Why do people have a hard time asking for help?

Here are just a few possibilities:

- They’re angry that they need it.

- They’re embarrassed that they need it.

- They don’t see or admit it.

- They don’t see, or admit how they’re hurting others with their insistence that they don’t need to grow or change.

There are other reasons, too.

How do you ask for help, or to change, and then receive that well?

It’s really a matter of learning to let go, being clear about the goal – which should be directly tied to what’s important to your customers – and being flexible in how you meet it.

And humility helps, too.

Here are a few other guidelines if it’s hard for you to delegate, which is just one of the skills that many people need to learn and practice:

1. Define the customer-focused goal or target.

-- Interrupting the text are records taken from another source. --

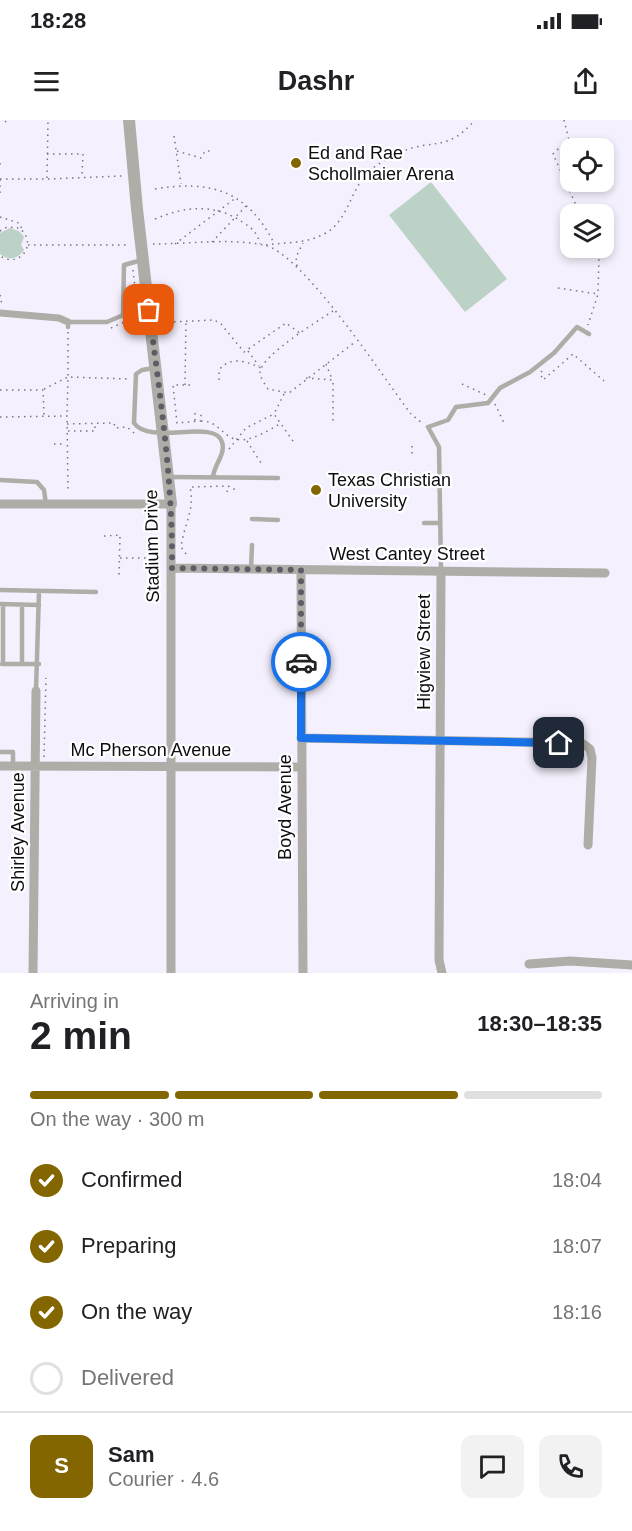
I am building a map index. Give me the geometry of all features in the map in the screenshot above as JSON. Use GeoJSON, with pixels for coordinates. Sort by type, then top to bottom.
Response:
{"type":"FeatureCollection","features":[{"type":"Feature","properties":{"kind":"street","name":"Stadium Drive"},"geometry":{"type":"LineString","coordinates":[[129,120],[143,260],[143,311],[157,368],[171,504],[171,973]]}},
{"type":"Feature","properties":{"kind":"street"},"geometry":{"type":"LineString","coordinates":[[0,314],[59,318],[68,324]]}},
{"type":"Feature","properties":{"kind":"street"},"geometry":{"type":"LineString","coordinates":[[0,504],[171,504]]}},
{"type":"Feature","properties":{"kind":"street","name":"West Cantey Street"},"geometry":{"type":"LineString","coordinates":[[172,568],[604,573]]}},
{"type":"Feature","properties":{"kind":"street","name":"Boyd Avenue"},"geometry":{"type":"LineString","coordinates":[[301,570],[303,973]]}},
{"type":"Feature","properties":{"kind":"street","name":"Higview Street"},"geometry":{"type":"LineString","coordinates":[[441,571],[439,960],[442,973]]}},
{"type":"Feature","properties":{"kind":"street","name":"Shirley Avenue"},"geometry":{"type":"LineString","coordinates":[[33,973],[36,691]]}},
{"type":"Feature","properties":{"kind":"street"},"geometry":{"type":"LineString","coordinates":[[301,738],[587,745],[592,758],[588,845]]}},
{"type":"Feature","properties":{"kind":"street","name":"Mc Pherson Avenue"},"geometry":{"type":"LineString","coordinates":[[0,766],[301,767]]}},
{"type":"Feature","properties":{"kind":"street"},"geometry":{"type":"LineString","coordinates":[[529,964],[570,962],[632,965]]}},
{"type":"Feature","properties":{"kind":"lane"},"geometry":{"type":"LineString","coordinates":[[123,316],[124,265],[143,260]]}},
{"type":"Feature","properties":{"kind":"lane"},"geometry":{"type":"LineString","coordinates":[[68,324],[106,322],[143,311]]}},
{"type":"Feature","properties":{"kind":"lane"},"geometry":{"type":"LineString","coordinates":[[428,427],[448,420],[456,406],[488,403],[500,388],[530,372],[554,353],[576,327],[589,333]]}},
{"type":"Feature","properties":{"kind":"lane"},"geometry":{"type":"LineString","coordinates":[[157,368],[142,370],[136,374],[134,423],[142,430],[177,434],[210,432],[219,436],[223,443],[222,455],[213,465],[213,477]]}},
{"type":"Feature","properties":{"kind":"lane","name":"Higview Street"},"geometry":{"type":"LineString","coordinates":[[428,427],[439,447],[441,571]]}},
{"type":"Feature","properties":{"kind":"lane"},"geometry":{"type":"LineString","coordinates":[[168,477],[278,478]]}},
{"type":"Feature","properties":{"kind":"lane"},"geometry":{"type":"LineString","coordinates":[[0,480],[37,482],[44,490],[46,504]]}},
{"type":"Feature","properties":{"kind":"lane"},"geometry":{"type":"LineString","coordinates":[[252,519],[278,520]]}},
{"type":"Feature","properties":{"kind":"lane"},"geometry":{"type":"LineString","coordinates":[[424,522],[440,523]]}},
{"type":"Feature","properties":{"kind":"lane"},"geometry":{"type":"LineString","coordinates":[[251,569],[252,545]]}},
{"type":"Feature","properties":{"kind":"lane"},"geometry":{"type":"LineString","coordinates":[[0,590],[96,592]]}},
{"type":"Feature","properties":{"kind":"lane"},"geometry":{"type":"LineString","coordinates":[[36,691],[39,664],[39,591]]}},
{"type":"Feature","properties":{"kind":"lane"},"geometry":{"type":"LineString","coordinates":[[39,605],[1,604],[1,664],[39,664]]}},
{"type":"Feature","properties":{"kind":"lane"},"geometry":{"type":"LineString","coordinates":[[22,605],[22,664]]}},
{"type":"Feature","properties":{"kind":"lane"},"geometry":{"type":"LineString","coordinates":[[0,752],[13,752],[13,766]]}},
{"type":"Feature","properties":{"kind":"path"},"geometry":{"type":"LineString","coordinates":[[47,179],[48,120]]}},
{"type":"Feature","properties":{"kind":"path"},"geometry":{"type":"LineString","coordinates":[[153,244],[264,245],[304,241],[326,234],[336,225],[358,185],[372,169],[402,151],[452,141],[475,120]]}},
{"type":"Feature","properties":{"kind":"path"},"geometry":{"type":"LineString","coordinates":[[564,120],[568,138]]}},
{"type":"Feature","properties":{"kind":"path"},"geometry":{"type":"LineString","coordinates":[[174,136],[181,185]]}},
{"type":"Feature","properties":{"kind":"path"},"geometry":{"type":"LineString","coordinates":[[560,147],[553,154],[560,170]]}},
{"type":"Feature","properties":{"kind":"path"},"geometry":{"type":"LineString","coordinates":[[176,151],[201,158],[205,151],[210,151]]}},
{"type":"Feature","properties":{"kind":"path"},"geometry":{"type":"LineString","coordinates":[[47,154],[83,154],[82,177]]}},
{"type":"Feature","properties":{"kind":"path"},"geometry":{"type":"LineString","coordinates":[[0,163],[0,169]]}},
{"type":"Feature","properties":{"kind":"path"},"geometry":{"type":"LineString","coordinates":[[0,193],[0,179],[122,176]]}},
{"type":"Feature","properties":{"kind":"path"},"geometry":{"type":"LineString","coordinates":[[155,189],[181,185],[211,187],[236,198],[267,229],[275,244]]}},
{"type":"Feature","properties":{"kind":"path"},"geometry":{"type":"LineString","coordinates":[[174,244],[236,198]]}},
{"type":"Feature","properties":{"kind":"path"},"geometry":{"type":"LineString","coordinates":[[211,243],[246,206]]}},
{"type":"Feature","properties":{"kind":"path"},"geometry":{"type":"LineString","coordinates":[[155,219],[189,208],[219,210],[235,217],[254,230],[260,245]]}},
{"type":"Feature","properties":{"kind":"path"},"geometry":{"type":"LineString","coordinates":[[0,217],[19,223],[28,245],[26,251],[16,260],[9,261],[0,256]]}},
{"type":"Feature","properties":{"kind":"path"},"geometry":{"type":"LineString","coordinates":[[0,231],[13,226],[24,232]]}},
{"type":"Feature","properties":{"kind":"path"},"geometry":{"type":"LineString","coordinates":[[297,267],[296,257],[304,241]]}},
{"type":"Feature","properties":{"kind":"path"},"geometry":{"type":"LineString","coordinates":[[28,245],[130,245]]}},
{"type":"Feature","properties":{"kind":"path"},"geometry":{"type":"LineString","coordinates":[[264,245],[281,253],[297,267],[411,414],[428,427]]}},
{"type":"Feature","properties":{"kind":"path"},"geometry":{"type":"LineString","coordinates":[[582,330],[595,310],[599,258]]}},
{"type":"Feature","properties":{"kind":"path"},"geometry":{"type":"LineString","coordinates":[[133,270],[143,311]]}},
{"type":"Feature","properties":{"kind":"path"},"geometry":{"type":"LineString","coordinates":[[558,288],[598,294]]}},
{"type":"Feature","properties":{"kind":"path"},"geometry":{"type":"LineString","coordinates":[[0,295],[2,305]]}},
{"type":"Feature","properties":{"kind":"path"},"geometry":{"type":"LineString","coordinates":[[261,369],[274,353],[333,311]]}},
{"type":"Feature","properties":{"kind":"path"},"geometry":{"type":"LineString","coordinates":[[185,385],[186,320]]}},
{"type":"Feature","properties":{"kind":"path"},"geometry":{"type":"LineString","coordinates":[[168,322],[214,320],[221,324],[244,352],[286,323],[301,334]]}},
{"type":"Feature","properties":{"kind":"path"},"geometry":{"type":"LineString","coordinates":[[68,324],[68,492]]}},
{"type":"Feature","properties":{"kind":"path"},"geometry":{"type":"LineString","coordinates":[[247,350],[261,369],[262,380],[268,389],[289,393],[356,341]]}},
{"type":"Feature","properties":{"kind":"path"},"geometry":{"type":"LineString","coordinates":[[540,373],[543,380],[573,354],[604,381]]}},
{"type":"Feature","properties":{"kind":"path"},"geometry":{"type":"LineString","coordinates":[[219,380],[219,370],[225,362],[233,360],[261,369]]}},
{"type":"Feature","properties":{"kind":"path"},"geometry":{"type":"LineString","coordinates":[[326,363],[333,380],[333,422]]}},
{"type":"Feature","properties":{"kind":"path"},"geometry":{"type":"LineString","coordinates":[[0,390],[43,390],[68,376],[130,379]]}},
{"type":"Feature","properties":{"kind":"path"},"geometry":{"type":"LineString","coordinates":[[306,378],[333,380]]}},
{"type":"Feature","properties":{"kind":"path"},"geometry":{"type":"LineString","coordinates":[[190,385],[173,385],[177,423],[213,422],[238,440],[246,440],[280,424]]}},
{"type":"Feature","properties":{"kind":"path"},"geometry":{"type":"LineString","coordinates":[[43,390],[44,416]]}},
{"type":"Feature","properties":{"kind":"path"},"geometry":{"type":"LineString","coordinates":[[222,455],[238,440],[246,428],[274,414],[285,393]]}},
{"type":"Feature","properties":{"kind":"path"},"geometry":{"type":"LineString","coordinates":[[195,413],[195,422]]}},
{"type":"Feature","properties":{"kind":"path"},"geometry":{"type":"LineString","coordinates":[[201,413],[201,421]]}},
{"type":"Feature","properties":{"kind":"path"},"geometry":{"type":"LineString","coordinates":[[274,414],[295,444]]}},
{"type":"Feature","properties":{"kind":"path"},"geometry":{"type":"LineString","coordinates":[[0,417],[67,416]]}},
{"type":"Feature","properties":{"kind":"path"},"geometry":{"type":"LineString","coordinates":[[67,431],[95,431],[95,423]]}},
{"type":"Feature","properties":{"kind":"path"},"geometry":{"type":"LineString","coordinates":[[67,424],[114,423],[115,428],[127,426],[134,433]]}},
{"type":"Feature","properties":{"kind":"path"},"geometry":{"type":"LineString","coordinates":[[246,440],[261,463]]}},
{"type":"Feature","properties":{"kind":"path"},"geometry":{"type":"LineString","coordinates":[[54,444],[67,444]]}},
{"type":"Feature","properties":{"kind":"path"},"geometry":{"type":"LineString","coordinates":[[412,446],[412,458]]}},
{"type":"Feature","properties":{"kind":"path"},"geometry":{"type":"LineString","coordinates":[[186,554],[181,547],[183,528],[192,514],[190,487],[228,486],[238,491]]}},
{"type":"Feature","properties":{"kind":"path"},"geometry":{"type":"LineString","coordinates":[[227,492],[228,486]]}},
{"type":"Feature","properties":{"kind":"path"},"geometry":{"type":"LineString","coordinates":[[104,536],[120,536],[119,577]]}},
{"type":"Feature","properties":{"kind":"path"},"geometry":{"type":"LineString","coordinates":[[120,558],[162,558]]}},
{"type":"Feature","properties":{"kind":"path"},"geometry":{"type":"LineString","coordinates":[[44,758],[46,678]]}},
{"type":"Feature","properties":{"kind":"green space"},"geometry":{"type":"Polygon","coordinates":[[[431,182],[507,279],[465,312],[389,215],[431,182]]]}},
{"type":"Feature","properties":{"kind":"green space"},"geometry":{"type":"Polygon","coordinates":[[[10,228],[19,231],[24,237],[21,245],[24,250],[16,257],[10,258],[0,254],[0,233],[10,228]]]}},
{"type":"Feature","properties":{"kind":"way so far"},"geometry":{"type":"LineString","coordinates":[[149,310],[165,435],[173,535],[172,568],[301,570],[301,662]]}},
{"type":"Feature","properties":{"kind":"place","name":"Ed and Rae Schollmaier Arena"},"geometry":{"type":"Point","coordinates":[296,163]}},
{"type":"Feature","properties":{"kind":"place","name":"Texas Christian University"},"geometry":{"type":"Point","coordinates":[316,490]}},
{"type":"Feature","properties":{"kind":"route"},"geometry":{"type":"LineString","coordinates":[[301,662],[301,738],[559,743]]}}]}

2. Make it clear what the boundaries are for this work, and how it fits into the whole.

3. Envision the situation working. If you can’t imagine that it will, the odds are, it won’t, or you may find ways to mess it up, “proving” that it doesn’t work (strangely, but, yes, seriously).

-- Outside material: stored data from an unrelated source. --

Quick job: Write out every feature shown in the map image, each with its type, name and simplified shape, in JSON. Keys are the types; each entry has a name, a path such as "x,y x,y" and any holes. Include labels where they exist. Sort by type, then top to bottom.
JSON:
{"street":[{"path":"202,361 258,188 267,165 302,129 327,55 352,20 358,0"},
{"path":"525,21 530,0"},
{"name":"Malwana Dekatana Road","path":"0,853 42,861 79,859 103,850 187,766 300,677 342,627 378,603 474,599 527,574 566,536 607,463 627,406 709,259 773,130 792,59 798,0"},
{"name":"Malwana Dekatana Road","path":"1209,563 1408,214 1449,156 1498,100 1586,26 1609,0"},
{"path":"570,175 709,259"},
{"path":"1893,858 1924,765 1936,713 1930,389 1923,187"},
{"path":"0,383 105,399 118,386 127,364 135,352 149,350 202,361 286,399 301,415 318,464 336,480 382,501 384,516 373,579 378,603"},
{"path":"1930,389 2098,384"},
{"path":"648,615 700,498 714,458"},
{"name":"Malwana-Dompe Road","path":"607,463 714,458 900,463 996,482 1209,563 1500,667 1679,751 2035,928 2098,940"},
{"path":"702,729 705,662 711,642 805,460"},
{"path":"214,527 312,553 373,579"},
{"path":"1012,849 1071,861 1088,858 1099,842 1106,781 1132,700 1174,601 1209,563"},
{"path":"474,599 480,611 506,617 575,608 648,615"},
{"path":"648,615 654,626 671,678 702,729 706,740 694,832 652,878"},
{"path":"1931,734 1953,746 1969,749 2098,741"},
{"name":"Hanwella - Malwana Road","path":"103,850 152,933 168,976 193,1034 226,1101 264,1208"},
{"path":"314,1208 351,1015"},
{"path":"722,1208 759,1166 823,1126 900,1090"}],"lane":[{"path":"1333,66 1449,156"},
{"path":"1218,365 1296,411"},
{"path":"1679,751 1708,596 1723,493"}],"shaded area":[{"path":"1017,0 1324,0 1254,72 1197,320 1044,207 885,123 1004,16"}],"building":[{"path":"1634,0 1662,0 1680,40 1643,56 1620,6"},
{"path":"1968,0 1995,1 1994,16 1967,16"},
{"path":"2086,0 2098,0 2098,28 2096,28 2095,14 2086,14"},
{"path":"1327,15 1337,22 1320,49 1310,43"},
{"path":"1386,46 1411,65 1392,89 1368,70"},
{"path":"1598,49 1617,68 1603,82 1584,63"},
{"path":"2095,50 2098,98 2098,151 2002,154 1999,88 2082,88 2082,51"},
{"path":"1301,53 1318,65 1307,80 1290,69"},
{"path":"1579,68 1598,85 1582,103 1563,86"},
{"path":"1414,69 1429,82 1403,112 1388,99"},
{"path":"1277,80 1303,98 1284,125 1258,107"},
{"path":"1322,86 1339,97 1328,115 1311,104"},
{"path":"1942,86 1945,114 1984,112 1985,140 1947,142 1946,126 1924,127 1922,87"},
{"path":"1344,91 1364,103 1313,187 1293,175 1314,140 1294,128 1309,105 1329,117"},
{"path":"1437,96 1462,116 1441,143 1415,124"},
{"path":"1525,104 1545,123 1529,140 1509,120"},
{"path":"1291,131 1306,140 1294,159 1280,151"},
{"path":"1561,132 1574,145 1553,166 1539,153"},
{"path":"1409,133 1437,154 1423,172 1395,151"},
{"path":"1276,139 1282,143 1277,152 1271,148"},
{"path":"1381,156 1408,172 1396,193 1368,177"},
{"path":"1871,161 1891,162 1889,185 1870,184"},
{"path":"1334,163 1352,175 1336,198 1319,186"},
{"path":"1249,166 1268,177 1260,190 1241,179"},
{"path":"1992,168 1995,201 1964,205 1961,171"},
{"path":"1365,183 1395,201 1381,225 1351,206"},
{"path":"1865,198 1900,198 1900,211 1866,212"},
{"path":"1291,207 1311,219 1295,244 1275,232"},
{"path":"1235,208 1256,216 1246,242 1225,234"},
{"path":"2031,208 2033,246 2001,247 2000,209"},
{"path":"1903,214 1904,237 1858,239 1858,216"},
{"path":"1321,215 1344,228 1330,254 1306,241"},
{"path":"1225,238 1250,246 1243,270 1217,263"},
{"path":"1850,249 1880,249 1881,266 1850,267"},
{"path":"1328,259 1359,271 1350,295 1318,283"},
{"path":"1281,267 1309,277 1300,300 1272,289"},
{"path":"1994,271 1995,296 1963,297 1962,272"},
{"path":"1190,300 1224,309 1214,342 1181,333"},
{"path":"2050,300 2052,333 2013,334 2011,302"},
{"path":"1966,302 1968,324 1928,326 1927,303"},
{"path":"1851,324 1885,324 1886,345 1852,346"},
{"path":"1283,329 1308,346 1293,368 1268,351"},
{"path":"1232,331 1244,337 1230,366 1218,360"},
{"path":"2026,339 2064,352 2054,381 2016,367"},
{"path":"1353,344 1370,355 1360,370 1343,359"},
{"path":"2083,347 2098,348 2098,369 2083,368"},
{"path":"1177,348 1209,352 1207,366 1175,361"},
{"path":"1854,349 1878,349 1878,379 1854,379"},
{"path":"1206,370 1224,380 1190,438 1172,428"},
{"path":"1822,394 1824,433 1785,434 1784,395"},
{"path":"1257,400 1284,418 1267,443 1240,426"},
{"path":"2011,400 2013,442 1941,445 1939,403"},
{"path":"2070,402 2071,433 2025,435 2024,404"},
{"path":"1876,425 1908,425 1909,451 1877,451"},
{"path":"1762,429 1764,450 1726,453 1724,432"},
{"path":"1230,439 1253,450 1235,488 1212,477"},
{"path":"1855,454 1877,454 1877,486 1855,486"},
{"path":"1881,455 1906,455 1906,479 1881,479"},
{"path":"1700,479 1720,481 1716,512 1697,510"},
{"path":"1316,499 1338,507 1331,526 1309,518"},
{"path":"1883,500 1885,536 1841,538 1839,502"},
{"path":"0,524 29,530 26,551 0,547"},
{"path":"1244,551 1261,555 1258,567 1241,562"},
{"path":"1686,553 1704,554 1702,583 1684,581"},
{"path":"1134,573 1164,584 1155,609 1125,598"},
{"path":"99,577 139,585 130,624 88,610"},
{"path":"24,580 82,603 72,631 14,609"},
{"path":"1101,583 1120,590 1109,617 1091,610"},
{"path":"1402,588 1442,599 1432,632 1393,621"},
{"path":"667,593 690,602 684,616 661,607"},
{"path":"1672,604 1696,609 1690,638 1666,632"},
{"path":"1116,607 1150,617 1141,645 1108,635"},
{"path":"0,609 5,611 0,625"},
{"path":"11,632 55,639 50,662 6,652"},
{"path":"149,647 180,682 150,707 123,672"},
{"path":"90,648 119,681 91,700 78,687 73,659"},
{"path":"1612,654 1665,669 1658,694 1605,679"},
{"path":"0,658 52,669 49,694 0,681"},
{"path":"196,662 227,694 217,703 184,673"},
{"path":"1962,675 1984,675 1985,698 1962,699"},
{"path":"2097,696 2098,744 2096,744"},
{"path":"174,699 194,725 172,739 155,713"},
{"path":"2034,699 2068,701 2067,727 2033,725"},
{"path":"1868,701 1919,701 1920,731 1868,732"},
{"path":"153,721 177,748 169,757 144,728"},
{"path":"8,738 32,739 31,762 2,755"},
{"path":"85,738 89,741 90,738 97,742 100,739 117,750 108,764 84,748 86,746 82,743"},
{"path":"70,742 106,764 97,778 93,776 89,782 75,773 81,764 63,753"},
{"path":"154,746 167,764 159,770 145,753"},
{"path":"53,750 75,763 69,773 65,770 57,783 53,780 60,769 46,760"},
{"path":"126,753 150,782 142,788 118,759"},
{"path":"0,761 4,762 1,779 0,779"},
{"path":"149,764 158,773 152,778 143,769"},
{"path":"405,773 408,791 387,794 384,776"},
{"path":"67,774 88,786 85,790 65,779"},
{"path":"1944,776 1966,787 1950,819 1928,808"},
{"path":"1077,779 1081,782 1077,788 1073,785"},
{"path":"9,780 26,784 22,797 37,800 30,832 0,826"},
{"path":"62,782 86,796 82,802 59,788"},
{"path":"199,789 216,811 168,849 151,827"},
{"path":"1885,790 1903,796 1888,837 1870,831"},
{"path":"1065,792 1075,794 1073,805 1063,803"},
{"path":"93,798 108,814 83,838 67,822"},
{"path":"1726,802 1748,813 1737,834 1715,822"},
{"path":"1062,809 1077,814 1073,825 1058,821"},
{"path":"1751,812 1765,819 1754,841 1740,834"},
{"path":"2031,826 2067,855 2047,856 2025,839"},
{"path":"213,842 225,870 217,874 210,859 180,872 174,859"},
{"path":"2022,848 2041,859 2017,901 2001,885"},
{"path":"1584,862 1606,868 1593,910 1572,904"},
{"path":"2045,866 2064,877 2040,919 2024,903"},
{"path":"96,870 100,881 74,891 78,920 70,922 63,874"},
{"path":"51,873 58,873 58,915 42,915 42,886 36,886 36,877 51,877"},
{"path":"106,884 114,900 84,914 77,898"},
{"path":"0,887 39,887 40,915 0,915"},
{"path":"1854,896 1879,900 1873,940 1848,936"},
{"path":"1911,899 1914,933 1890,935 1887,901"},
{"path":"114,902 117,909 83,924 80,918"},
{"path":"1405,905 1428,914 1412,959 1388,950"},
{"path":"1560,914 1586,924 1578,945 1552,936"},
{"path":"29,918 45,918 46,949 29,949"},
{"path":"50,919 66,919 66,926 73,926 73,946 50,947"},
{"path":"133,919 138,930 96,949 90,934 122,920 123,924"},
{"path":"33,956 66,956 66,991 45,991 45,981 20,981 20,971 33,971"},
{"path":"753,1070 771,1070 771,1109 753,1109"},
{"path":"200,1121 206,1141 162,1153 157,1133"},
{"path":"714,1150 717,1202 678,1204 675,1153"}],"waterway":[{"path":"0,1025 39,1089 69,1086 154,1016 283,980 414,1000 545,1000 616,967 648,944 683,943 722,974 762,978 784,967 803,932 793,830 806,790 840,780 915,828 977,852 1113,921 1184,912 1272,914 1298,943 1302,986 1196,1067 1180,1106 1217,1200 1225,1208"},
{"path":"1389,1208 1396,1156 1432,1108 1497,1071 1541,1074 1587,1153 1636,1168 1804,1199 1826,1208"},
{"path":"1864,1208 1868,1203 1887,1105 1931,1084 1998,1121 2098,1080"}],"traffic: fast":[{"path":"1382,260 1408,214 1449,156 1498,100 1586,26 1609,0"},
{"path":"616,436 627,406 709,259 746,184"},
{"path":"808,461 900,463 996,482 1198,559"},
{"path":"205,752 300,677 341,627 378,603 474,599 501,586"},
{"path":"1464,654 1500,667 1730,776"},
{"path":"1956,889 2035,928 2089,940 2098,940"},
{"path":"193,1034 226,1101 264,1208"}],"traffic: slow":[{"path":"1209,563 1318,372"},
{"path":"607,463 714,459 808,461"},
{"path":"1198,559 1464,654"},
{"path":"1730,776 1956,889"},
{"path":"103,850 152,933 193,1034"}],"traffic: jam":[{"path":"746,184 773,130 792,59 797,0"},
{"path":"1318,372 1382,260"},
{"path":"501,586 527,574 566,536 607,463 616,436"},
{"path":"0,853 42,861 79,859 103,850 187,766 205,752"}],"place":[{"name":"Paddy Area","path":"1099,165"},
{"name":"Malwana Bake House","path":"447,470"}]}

4. Figure out the communication flow and follow-up mechanisms, including how and when you’ll check in, and what measures or other indicators you’ll use as the basis of communication about progress and status as the work proceeds.

5. Know what information and contact you need while the work is underway to feel comfortable, or as comfortable as you’re going to be, letting go.

6. Be clear about who’s going to do what. It’s easy for two people to be waiting for the other to finish the same thing…each thinking it’s the other’s job. In that case, deadlines are missed, among other things. Or it’s possible for two people to be doing the same work, each thinking it’s their job, so the work is duplicated. Spell it out, then play it out.

7. Be clear about work and quality standards, and what they’re based on. These standards should in some way be directly tied to what’s important to your customers.

8. Be honest about the things you’re concerned about, as the work begins, and as it proceeds. And those things you least want to talk about? Talk about them. These discussions could be essential to success, if you do, or directly lead to failure, if you don’t.

When your fears see the light of day, you may realize they’re nothing to worry about.

And if they are worry-worthy, well, the sooner you get to work checking them out, and changing, the better.

Keep in mind your overall goal, and the customers for it, as you consider what help may lead you to succeed even more.

Sometimes your own short-term comfort is what you most have to let go as you reach for change, and then stretch and grow.

Change just feels different…temporarily.